### Assigned task:
Copy the material from its first line up to and including the line with "dimuat oleh OpenRefine.", replacing "OpenRefine" with "Google Refine" and keeping everything else the same. Leave the pictures out.

### Provided information:
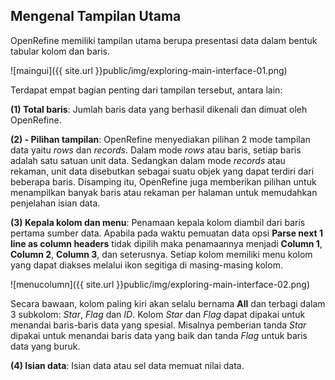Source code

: Mengenal Tampilan Utama
-----------------------

OpenRefine memiliki tampilan utama berupa presentasi data dalam bentuk tabular kolom dan baris.

![maingui]({{ site.url }}public/img/exploring-main-interface-01.png)

Terdapat empat bagian penting dari tampilan tersebut, antara lain:

**(1) Total baris**: Jumlah baris data yang berhasil dikenali dan dimuat oleh OpenRefine.

**(2) - Pilihan tampilan**: OpenRefine menyediakan pilihan 2 mode tampilan data yaitu *rows* dan *records*. Dalam mode *rows* atau baris, setiap baris adalah satu satuan unit data. Sedangkan dalam mode *records* atau rekaman, unit data disebutkan sebagai suatu objek yang dapat terdiri dari beberapa baris. Disamping itu, OpenRefine juga memberikan pilihan untuk menampilkan banyak baris atau rekaman per halaman untuk memudahkan penjelahan isian data.

**(3) Kepala kolom dan menu**: Penamaan kepala kolom diambil dari baris pertama sumber data. Apabila pada waktu pemuatan data opsi **Parse next 1 line as column headers** tidak dipilih maka penamaannya menjadi **Column 1**, **Column 2**, **Column 3**, dan seterusnya. Setiap kolom memiliki menu kolom yang dapat diakses melalui ikon segitiga di masing-masing kolom.

![menucolumn]({{ site.url }}public/img/exploring-main-interface-02.png)

Secara bawaan, kolom paling kiri akan selalu bernama **All** dan terbagi dalam 3 subkolom: *Star*, *Flag* dan *ID*. Kolom *Star* dan *Flag* dapat dipakai untuk menandai baris-baris data yang spesial. Misalnya pemberian tanda *Star* dipakai untuk menandai baris data yang baik dan tanda *Flag* untuk baris data yang buruk.

**(4) Isian data**: Isian data atau sel data memuat nilai data.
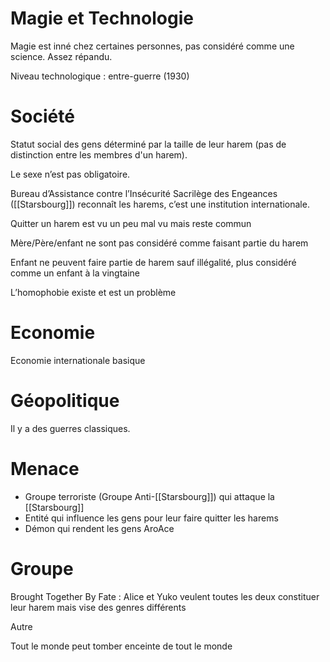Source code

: # Magie et Technologie

Magie est inné chez certaines personnes, pas considéré comme une science. Assez répandu.

Niveau technologique : entre-guerre (1930)

# Société

Statut social des gens déterminé par la taille de leur harem (pas de distinction entre les membres d'un harem).

Le sexe n’est pas obligatoire.

Bureau d’Assistance contre l’Insécurité Sacrilège des Engeances ([[Starsbourg]]) reconnaît les harems, c’est une institution internationale.

Quitter un harem est vu un peu mal vu mais reste commun

Mère/Père/enfant ne sont pas considéré comme faisant partie du harem

Enfant ne peuvent faire partie de harem sauf illégalité, plus considéré comme un enfant à la vingtaine

L’homophobie existe et est un problème

# Economie

Economie internationale basique

# Géopolitique

Il y a des guerres classiques.

# Menace

- Groupe terroriste (Groupe Anti-[[Starsbourg]]) qui attaque la [[Starsbourg]]
- Entité qui influence les gens pour leur faire quitter les harems
- Démon qui rendent les gens AroAce

# Groupe 

Brought Together By Fate : Alice et Yuko veulent toutes les deux constituer leur harem mais vise des genres différents

Autre

Tout le monde peut tomber enceinte de tout le monde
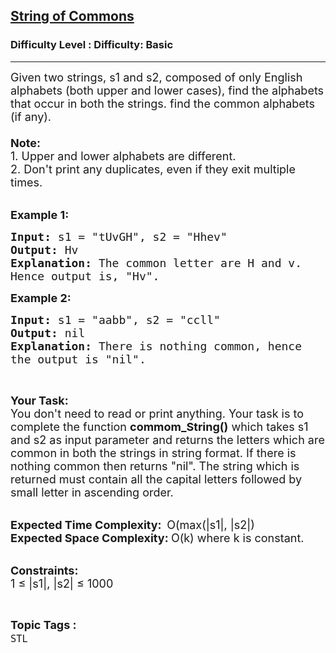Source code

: <h2><a href="https://www.geeksforgeeks.org/problems/string-of-commons4503/1?page=29&difficulty=Basic&status=unsolved,attempted&sortBy=accuracy">String of Commons</a></h2><h3>Difficulty Level : Difficulty: Basic</h3><hr><div class="problems_problem_content__Xm_eO"><p><span style="font-size:18px">Given two strings, s1 and s2, composed of only English alphabets (both upper and lower cases), find the alphabets that occur in both the strings. find&nbsp;the common alphabets (if any).<br>
<br>
<strong>Note:</strong><br>
1. Upper and lower alphabets are different.<br>
2. Don't print any duplicates, even if they exit multiple times.</span><br>
&nbsp;</p>

<p><span style="font-size:18px"><strong>Example 1:</strong></span></p>

<pre><span style="font-size:18px"><strong>Input: </strong>s1 = "tUvGH", s2 = "Hhev"
<strong>Output: </strong>Hv
<strong>Explanation: </strong>The common letter are H and v. 
Hence output is, "Hv".</span>
</pre>

<p><span style="font-size:18px"><strong>Example 2:</strong></span></p>

<pre><span style="font-size:18px"><strong>Input: </strong>s1 = "aabb", s2 = "ccll"
<strong>Output: </strong>nil
<strong>Explanation: </strong>There is nothing common, hence
the output is "nil".</span>
</pre>

<p>&nbsp;</p>

<p><span style="font-size:18px"><strong>Your Task:</strong><br>
You don't need to read or print anything. Your task is to complete the function&nbsp;<strong>commom_String()</strong>&nbsp;which takes s1 and s2 as input parameter and returns the letters which are common in both the strings in string format. If there is nothing common then returns "nil". The string which is returned must contain all the capital letters followed by small letter in ascending order.</span><br>
&nbsp;</p>

<p><span style="font-size:18px"><strong>Expected Time Complexity:&nbsp;&nbsp;</strong>O(max(|s1|, |s2|)<br>
<strong>Expected Space Complexity:&nbsp;</strong>O(k) where k is constant.</span><br>
&nbsp;</p>

<p><span style="font-size:18px"><strong>Constraints:</strong><br>
1 ≤ |s1|, |s2| ≤ 1000</span></p>
</div><br><p><span style=font-size:18px><strong>Topic Tags : </strong><br><code>STL</code>&nbsp;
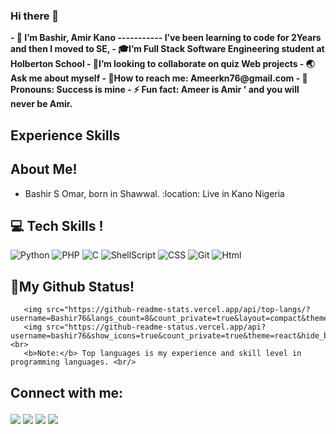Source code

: ### Hi there 👐
<b>
-  🎉 I’m Bashir, Amir Kano  
----------- I’ve been learning to code for 2Years and then I moved to SE, 
-  🎓I’m Full Stack Software Engineering student at  Holberton School 
-   👥I’m looking to collaborate on quiz Web projects 
-   🌏Ask me about myself 
-   💌How to reach me: Ameerkn76@gmail.com 
-   🙂Pronouns: Success is mine  
-   ⚡ Fun fact:  Ameer  is Amir ' and you will never be Amir. </b>

##  Experience Skills  

##  About Me!
-  Bashir S Omar, born in Shawwal. 
:location: Live in Kano Nigeria  

## :computer: Tech Skills !
![Python](https://img.shields.io/badge/python-3670A0?style=for-the-badge&logo=python&logoColor=ffdd54) 
![PHP](https://img.shields.io/badge/php-%23777BB4.svg?style=for-the-badge&logo=php&logoColor=white)
![C](https://img.shields.io/badge/c-%2300599C.svg?style=for-the-badge&logo=c&logoColor=white) 
![ShellScript](https://img.shields.io/badge/shell_script-%23121011.svg?style=for-the-badge&logo=gnu-bash&logoColor=white)
![CSS](https://img.shields.io/badge/CSS3-1572B6?style=for-the-badge&logo=css3&logoColor=white)
![Git](https://img.shields.io/badge/Git-F05032?style=for-the-badge&logo=git&logoColor=white) 
![Html](https://img.shields.io/badge/Html-F05032?style=for-the-badge&logo=Html&logoColor=white)</br>

##  🚥My Github Status!
       <img src="https://github-readme-stats.vercel.app/api/top-langs/?username=Bashir76&langs_count=8&count_private=true&layout=compact&theme=react&hide_border=true&bg_color=0D1117"> 
       <img src="https://github-readme-status.vercel.app/api?username=bashir76&show_icons=true&count_private=true&theme=react&hide_border=true&bg_color=0D1117"> <br> 
       <b>Note:</b> Top languages is my experience and skill level in programming languages. <br/> 
## Connect with me: <p align="left"> 
<a href='https://wa.me/2348164808800?text=Assalamu-alaikum!,%20Hi%20My%20Name%20is'><img src='https://img.shields.io/badge/WhatsApp-25D366?style=for-the-badge&logo=whatsapp&logoColor=white' /></a> 
<a href='mailto:ameerkn76@gmail.com'>
<img src='https://img.shields.io/badge/Gmail-D14836?style=for-the-badge&logo=gmail&logoColor=white' /></a> 
<a href='https://www.linkedin.com/in/amir-kano-bk-5752b0239'>
<img src='https://img.shields.io/badge/LinkedIn-0077B5?style=for-the-badge&logo=linkedin&logoColor=white' /></a> <a href='https://twitter.com/ameersomar1'>
<img src='https://img.shields.io/badge/Twitter-1DA1F2?style=for-the-badge&logo=twitter&logoColor=white' /></a> </p>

### Exercise result:
Source code

: Mengenal Tampilan Utama
-----------------------

Google Refine memiliki tampilan utama berupa presentasi data dalam bentuk tabular kolom dan baris.

![maingui]({{ site.url }}public/img/exploring-main-interface-01.png)

Terdapat empat bagian penting dari tampilan tersebut, antara lain:

**(1) Total baris**: Jumlah baris data yang berhasil dikenali dan dimuat oleh Google Refine.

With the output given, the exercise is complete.